ASSIGNED TASK: Copy out the line that contains "root of tail: (435, 322)" and the lines after it through the final one in the entries below, exactly, with no other lines.

[Records from a data collection]
==============================
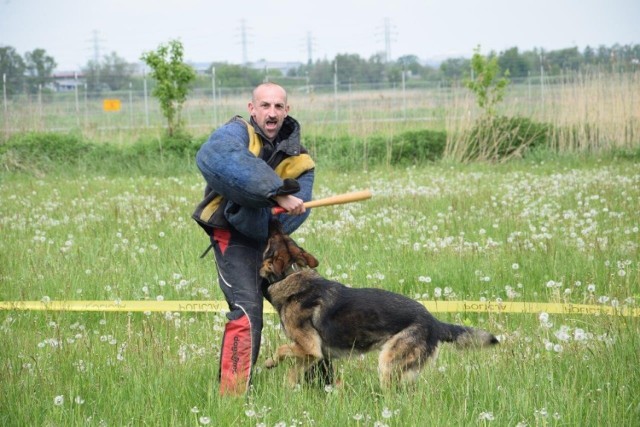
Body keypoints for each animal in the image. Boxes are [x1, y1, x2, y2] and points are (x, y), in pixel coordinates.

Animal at [258, 222, 498, 390]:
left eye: (272, 239)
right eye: (282, 236)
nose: (274, 220)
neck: (292, 273)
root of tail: (435, 322)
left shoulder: (309, 347)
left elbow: (282, 349)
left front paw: (270, 362)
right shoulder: (312, 355)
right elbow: (294, 370)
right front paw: (288, 386)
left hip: (388, 363)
==============================
EXERCISE ANSWER:
root of tail: (435, 322)
left shoulder: (309, 347)
left elbow: (282, 349)
left front paw: (270, 362)
right shoulder: (312, 355)
right elbow: (294, 370)
right front paw: (288, 386)
left hip: (388, 363)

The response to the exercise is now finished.